La postura è l’adattamento personalizzato di ogni individuo all’ambiente fisico, psichico ed emotivo; in altre parole è il modo con cui reagiamo alla forza di gravità e con cui comunichiamo. Lo studio della postura viene svolto al fine di migliorare e di ridurre i compensi e adattamenti non funzionali per il nostro organismo. È pertanto una scienza multidisciplinare che abbraccia numerose branche della medicina tra cui anche l’odontoiatria. Le varie classi di malocclusione dentarie sono difatti di rilevante influenza su una scorretta postura ed è competenza dell’odontoiatra diagnosticarne la presenza tramite una visita posturale specialistica.

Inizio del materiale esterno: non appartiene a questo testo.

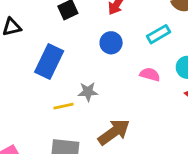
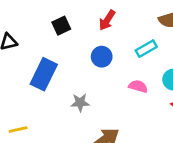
yellow line: (64, 106) -> (18, 130), moved

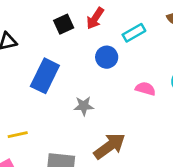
red arrow: (107, 20) -> (95, 18), moved
cyan rectangle: (146, 49) -> (134, 33), moved

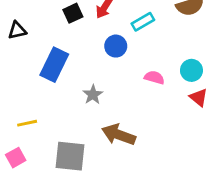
gray star: (84, 106) -> (93, 95), turned -30
brown arrow: (110, 146) -> (119, 135), turned -124

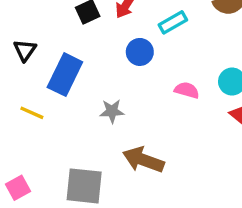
black triangle: (17, 30) -> (25, 50), moved, turned -42
gray star: (93, 95) -> (112, 111), turned 30
yellow line: (27, 123) -> (32, 113), moved, turned 36

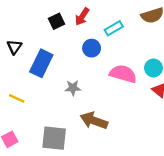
pink semicircle: (187, 90) -> (123, 74), size x1.6
yellow line: (32, 113) -> (17, 98), moved

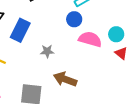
blue circle: (92, 48) -> (74, 19), moved

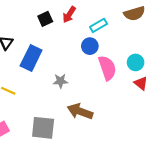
pink semicircle: (90, 39) -> (107, 68), turned 55

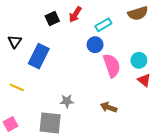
gray star: (60, 81) -> (67, 101), moved
brown arrow: (80, 111) -> (109, 107), moved, size x0.7

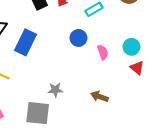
blue circle: (95, 45) -> (78, 38), moved
pink semicircle: (112, 66) -> (103, 52), size x0.6

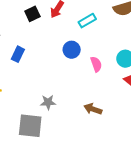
blue rectangle: (25, 42) -> (18, 54), size x0.6

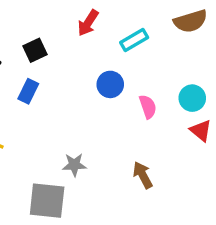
black square: (32, 14) -> (35, 50), moved
brown arrow: (93, 109) -> (143, 175), turned 42

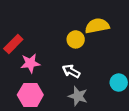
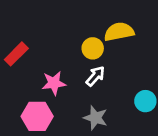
pink star: (30, 63) -> (54, 83), moved
white arrow: (71, 71) -> (95, 76), moved, turned 102

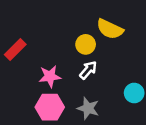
yellow semicircle: (119, 32) -> (110, 29), turned -144
pink hexagon: (37, 116) -> (50, 107), moved

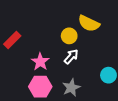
pink star: (50, 76) -> (40, 62), turned -30
gray star: (88, 108) -> (71, 88), turned 30

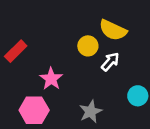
white arrow: (71, 57) -> (110, 62), moved
pink hexagon: (40, 87) -> (34, 110), moved

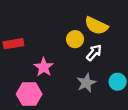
red rectangle: (16, 51) -> (13, 44), turned 36
gray star: (91, 112) -> (86, 83), moved

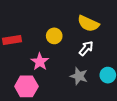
yellow circle: (75, 39) -> (54, 36), moved
gray star: (86, 83) -> (79, 76), turned -30

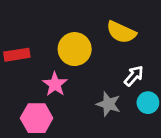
yellow circle: (54, 36) -> (75, 49), size x1.5
white arrow: (86, 48) -> (134, 76), moved

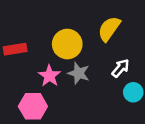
yellow semicircle: (121, 32) -> (109, 29), turned 100
gray star: (108, 104) -> (79, 73), moved

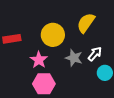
gray star: (79, 73) -> (74, 58), moved
pink hexagon: (33, 106) -> (44, 84), moved

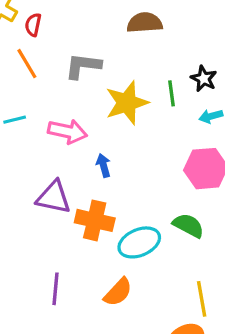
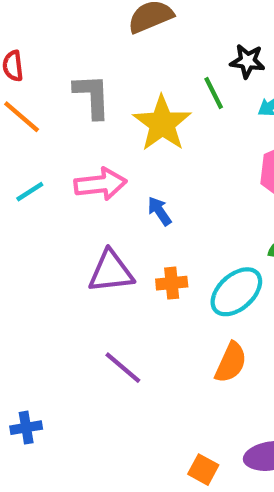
gray L-shape: (83, 66) -> (92, 96), turned 99
orange cross: (95, 220) -> (172, 283), size x0.6
purple line: (56, 289) -> (123, 368), moved, turned -36

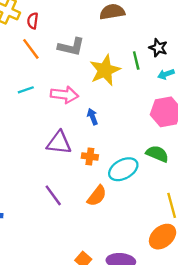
gray L-shape: (92, 96) -> (71, 47), turned 92
orange semicircle: (231, 362) -> (97, 196), moved

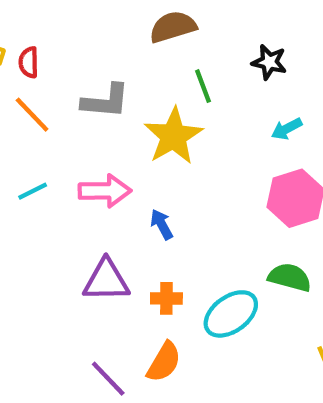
black star: (158, 48) -> (269, 62), moved
green line: (136, 60) -> (203, 86), moved
orange semicircle: (97, 196) -> (164, 362), moved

Come avviene la visita posturale?


Una seduta di analisi posturale richiede circa 90 minuti durante i quali lo specialista utilizzerà una pedana posturolometrica sulla quale il paziente dovrà salire in modo che si possa così misurare la posizione del centro di pressione del corpo, la superficie di appoggio e la proiezione del baricentro fornendo una numerosa serie di valori ottenibili con una sola rilevazione, dove vengono calcolati dei valori associati a dei tracciati riportati su un apposito programma al computer. In questo modo è possibile effettuare una diagnosi e stabilire l’appropriata terapia.

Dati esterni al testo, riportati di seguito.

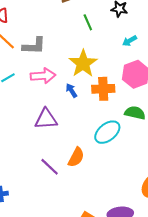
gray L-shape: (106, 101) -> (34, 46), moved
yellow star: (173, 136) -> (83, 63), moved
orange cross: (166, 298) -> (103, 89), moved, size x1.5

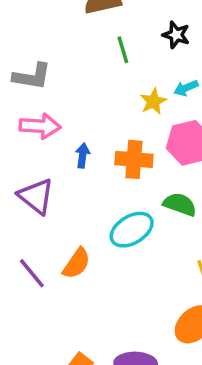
yellow star: (83, 63) -> (153, 101), moved, size x0.6
blue arrow: (71, 90) -> (83, 156), turned 32
purple triangle: (46, 119) -> (36, 196), turned 35

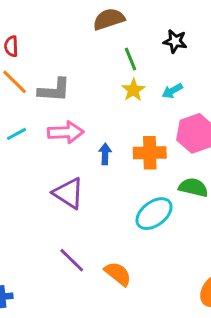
cyan arrow: (186, 88) -> (172, 91), moved
yellow star: (153, 101) -> (133, 90), moved
orange semicircle: (77, 263) -> (118, 274), moved, turned -80

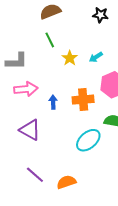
black star: (175, 41) -> (100, 15), moved
green line: (130, 59) -> (50, 40), moved
orange semicircle: (118, 274) -> (66, 182), turned -54

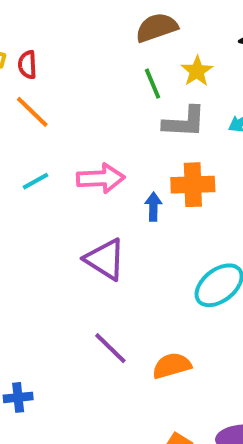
yellow star: (70, 58) -> (197, 71), moved
gray L-shape: (17, 61) -> (184, 122), moved
orange cross: (83, 100) -> (193, 185), moved

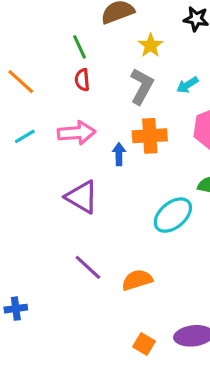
red semicircle: (27, 65) -> (82, 80), moved
green line: (153, 84) -> (79, 47), moved
gray L-shape: (184, 122) -> (142, 86), turned -63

Cosa sono le malocclusioni dentarie?


La malocclusione dentale è un’errata chiusura delle arcate dentali. Per definizione è il maggior numero di contatti fra i denti, necessario per esprimere la forza dei muscoli masticatori. Ciò assume il massimo significato durante l’atto deglutitorio, senza interposizione linguale. Una malocclusione ha ripercussioni a livello dell’articolazione temporo-mandibolare causando problemi a livello cranico, vertebrale, lombare e cervicale.

Cosa fa il dentista?


In seguito ad un’accurata visita posturologica il dentista è in grado di stabilire se la causa dei disagi riportati dal paziente deriva da una malocclusione dentale. In questo caso la terapia prevede la realizzazione di un’apposita “mascherina” in resina, detta byte, fatta su misura per una delle due arcate che il paziente dovrà portare solitamente durante le ore notturne del sonno. Si scaricheranno in questo modo sul byte le tensioni e le pressioni che precedentemente venivano scaricate sugli elementi dentali coinvolti. Il byte ripristinerà in tale modo la normale funzione dell’ATM (articolazione temporo-mandibolare) e diminuiranno progressivamente i coinvolgimenti ossei e muscolari di collo e schiena.